YOUR GOAL: Which lines hold the string "messager"? Copy each of them from the material below.

GIVEN INFORMATION:
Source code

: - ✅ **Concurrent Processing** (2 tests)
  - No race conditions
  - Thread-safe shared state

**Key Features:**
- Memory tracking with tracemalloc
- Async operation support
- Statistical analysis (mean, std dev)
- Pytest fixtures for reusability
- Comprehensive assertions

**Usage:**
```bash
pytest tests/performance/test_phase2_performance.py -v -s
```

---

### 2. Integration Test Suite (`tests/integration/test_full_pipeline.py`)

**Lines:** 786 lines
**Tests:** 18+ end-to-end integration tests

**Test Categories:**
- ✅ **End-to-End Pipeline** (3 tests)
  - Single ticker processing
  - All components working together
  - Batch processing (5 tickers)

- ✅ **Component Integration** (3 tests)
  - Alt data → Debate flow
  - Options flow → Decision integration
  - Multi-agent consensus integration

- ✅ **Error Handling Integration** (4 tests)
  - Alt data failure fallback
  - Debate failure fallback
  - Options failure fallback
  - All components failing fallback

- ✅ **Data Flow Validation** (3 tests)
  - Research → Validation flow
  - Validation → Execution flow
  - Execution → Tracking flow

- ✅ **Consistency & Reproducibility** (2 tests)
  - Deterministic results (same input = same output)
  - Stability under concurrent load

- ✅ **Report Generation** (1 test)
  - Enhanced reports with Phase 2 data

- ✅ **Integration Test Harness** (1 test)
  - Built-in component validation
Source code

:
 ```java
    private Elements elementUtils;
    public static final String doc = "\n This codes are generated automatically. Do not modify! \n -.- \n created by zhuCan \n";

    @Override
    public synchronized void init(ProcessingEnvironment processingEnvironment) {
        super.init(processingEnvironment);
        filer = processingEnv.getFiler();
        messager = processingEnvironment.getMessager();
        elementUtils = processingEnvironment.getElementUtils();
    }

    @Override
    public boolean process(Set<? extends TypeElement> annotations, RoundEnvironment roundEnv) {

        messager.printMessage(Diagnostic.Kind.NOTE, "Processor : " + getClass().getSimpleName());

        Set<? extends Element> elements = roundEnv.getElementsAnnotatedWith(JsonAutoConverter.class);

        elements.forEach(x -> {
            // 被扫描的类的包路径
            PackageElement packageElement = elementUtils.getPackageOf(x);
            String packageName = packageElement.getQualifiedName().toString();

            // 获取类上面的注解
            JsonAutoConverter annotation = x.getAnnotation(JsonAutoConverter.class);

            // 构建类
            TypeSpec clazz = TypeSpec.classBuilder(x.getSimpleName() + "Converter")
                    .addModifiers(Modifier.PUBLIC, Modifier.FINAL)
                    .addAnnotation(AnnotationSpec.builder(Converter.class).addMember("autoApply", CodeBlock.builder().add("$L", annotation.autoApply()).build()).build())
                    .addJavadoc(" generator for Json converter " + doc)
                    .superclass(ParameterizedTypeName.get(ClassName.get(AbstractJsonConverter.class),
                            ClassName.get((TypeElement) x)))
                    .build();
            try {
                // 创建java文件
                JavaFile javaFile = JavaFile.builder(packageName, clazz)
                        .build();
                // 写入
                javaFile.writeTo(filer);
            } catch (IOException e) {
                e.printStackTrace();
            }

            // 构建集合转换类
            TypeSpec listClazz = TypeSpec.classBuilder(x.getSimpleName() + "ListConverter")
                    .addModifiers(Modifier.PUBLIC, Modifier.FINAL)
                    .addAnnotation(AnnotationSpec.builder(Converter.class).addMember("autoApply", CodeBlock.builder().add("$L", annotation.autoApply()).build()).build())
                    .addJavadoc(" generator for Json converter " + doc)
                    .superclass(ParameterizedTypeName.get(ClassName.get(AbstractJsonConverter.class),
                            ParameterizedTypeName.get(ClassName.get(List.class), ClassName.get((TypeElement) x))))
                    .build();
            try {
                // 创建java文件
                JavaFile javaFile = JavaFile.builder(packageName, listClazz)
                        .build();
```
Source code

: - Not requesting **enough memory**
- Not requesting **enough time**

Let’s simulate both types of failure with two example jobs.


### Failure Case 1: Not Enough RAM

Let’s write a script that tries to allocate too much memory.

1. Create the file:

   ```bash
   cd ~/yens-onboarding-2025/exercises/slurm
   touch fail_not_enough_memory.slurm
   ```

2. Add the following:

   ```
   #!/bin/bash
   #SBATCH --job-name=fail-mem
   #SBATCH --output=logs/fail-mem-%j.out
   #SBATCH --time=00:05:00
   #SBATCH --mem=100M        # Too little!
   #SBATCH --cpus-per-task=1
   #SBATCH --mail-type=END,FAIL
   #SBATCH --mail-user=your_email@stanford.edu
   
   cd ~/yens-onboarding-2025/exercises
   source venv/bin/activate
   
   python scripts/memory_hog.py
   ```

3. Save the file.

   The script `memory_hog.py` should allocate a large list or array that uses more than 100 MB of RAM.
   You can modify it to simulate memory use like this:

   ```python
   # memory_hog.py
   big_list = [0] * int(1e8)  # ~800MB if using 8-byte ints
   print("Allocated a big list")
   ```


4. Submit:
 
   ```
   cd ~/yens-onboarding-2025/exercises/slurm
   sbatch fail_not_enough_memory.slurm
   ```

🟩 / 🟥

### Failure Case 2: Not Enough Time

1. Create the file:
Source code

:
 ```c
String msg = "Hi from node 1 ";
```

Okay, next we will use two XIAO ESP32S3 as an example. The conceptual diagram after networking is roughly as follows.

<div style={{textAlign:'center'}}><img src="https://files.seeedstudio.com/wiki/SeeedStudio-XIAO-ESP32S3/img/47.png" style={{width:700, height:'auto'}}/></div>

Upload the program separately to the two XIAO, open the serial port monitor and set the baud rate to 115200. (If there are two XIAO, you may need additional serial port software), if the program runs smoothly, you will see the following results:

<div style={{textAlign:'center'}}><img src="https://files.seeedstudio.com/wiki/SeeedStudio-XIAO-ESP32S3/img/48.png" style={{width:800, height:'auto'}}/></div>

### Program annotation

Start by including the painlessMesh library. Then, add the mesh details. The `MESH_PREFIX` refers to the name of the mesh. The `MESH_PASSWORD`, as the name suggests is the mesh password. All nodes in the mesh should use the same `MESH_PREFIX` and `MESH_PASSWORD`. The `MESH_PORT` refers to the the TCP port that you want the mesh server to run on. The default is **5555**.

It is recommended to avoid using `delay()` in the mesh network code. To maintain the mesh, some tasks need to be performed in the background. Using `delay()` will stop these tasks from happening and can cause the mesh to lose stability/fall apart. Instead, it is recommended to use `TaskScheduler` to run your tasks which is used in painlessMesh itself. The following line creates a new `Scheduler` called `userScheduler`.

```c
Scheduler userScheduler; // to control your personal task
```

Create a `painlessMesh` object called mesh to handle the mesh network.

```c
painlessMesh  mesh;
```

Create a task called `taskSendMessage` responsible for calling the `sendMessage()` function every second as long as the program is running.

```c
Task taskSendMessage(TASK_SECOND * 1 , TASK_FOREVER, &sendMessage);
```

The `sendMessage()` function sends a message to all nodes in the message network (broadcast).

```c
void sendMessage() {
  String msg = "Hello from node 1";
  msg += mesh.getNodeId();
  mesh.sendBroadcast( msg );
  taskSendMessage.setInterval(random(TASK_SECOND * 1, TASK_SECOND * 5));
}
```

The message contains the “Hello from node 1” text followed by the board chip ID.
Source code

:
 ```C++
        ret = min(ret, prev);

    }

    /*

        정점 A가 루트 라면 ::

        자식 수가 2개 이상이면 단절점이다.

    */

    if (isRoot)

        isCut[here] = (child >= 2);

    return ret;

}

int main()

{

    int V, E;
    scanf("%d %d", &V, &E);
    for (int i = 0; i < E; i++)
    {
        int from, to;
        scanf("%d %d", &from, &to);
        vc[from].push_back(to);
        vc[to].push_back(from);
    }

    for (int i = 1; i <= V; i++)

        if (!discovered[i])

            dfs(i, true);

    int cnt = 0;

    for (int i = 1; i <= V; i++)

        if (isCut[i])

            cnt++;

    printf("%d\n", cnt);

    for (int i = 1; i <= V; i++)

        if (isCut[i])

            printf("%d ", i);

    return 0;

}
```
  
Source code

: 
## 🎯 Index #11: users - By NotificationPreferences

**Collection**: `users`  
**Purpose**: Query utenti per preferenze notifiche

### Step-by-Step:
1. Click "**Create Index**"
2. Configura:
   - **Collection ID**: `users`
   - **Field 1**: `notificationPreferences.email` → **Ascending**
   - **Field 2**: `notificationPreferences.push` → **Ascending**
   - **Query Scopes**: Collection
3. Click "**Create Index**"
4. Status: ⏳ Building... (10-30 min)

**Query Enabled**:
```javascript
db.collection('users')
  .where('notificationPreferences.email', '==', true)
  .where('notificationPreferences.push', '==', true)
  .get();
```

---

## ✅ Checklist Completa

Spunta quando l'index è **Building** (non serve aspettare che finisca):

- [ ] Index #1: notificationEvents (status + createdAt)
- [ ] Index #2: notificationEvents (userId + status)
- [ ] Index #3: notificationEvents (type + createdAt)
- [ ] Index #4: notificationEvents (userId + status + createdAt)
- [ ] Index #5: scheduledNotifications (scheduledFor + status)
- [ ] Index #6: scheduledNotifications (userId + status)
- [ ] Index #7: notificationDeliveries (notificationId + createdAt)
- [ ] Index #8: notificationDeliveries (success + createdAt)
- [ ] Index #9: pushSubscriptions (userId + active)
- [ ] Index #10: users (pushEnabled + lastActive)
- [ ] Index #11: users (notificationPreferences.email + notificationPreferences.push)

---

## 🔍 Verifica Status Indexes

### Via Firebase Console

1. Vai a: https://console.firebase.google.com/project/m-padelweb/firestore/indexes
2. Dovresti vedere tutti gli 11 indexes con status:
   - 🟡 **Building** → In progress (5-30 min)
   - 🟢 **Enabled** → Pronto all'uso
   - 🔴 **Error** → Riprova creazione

EXPECTED ANSWER:
        messager = processingEnvironment.getMessager();
        messager.printMessage(Diagnostic.Kind.NOTE, "Processor : " + getClass().getSimpleName());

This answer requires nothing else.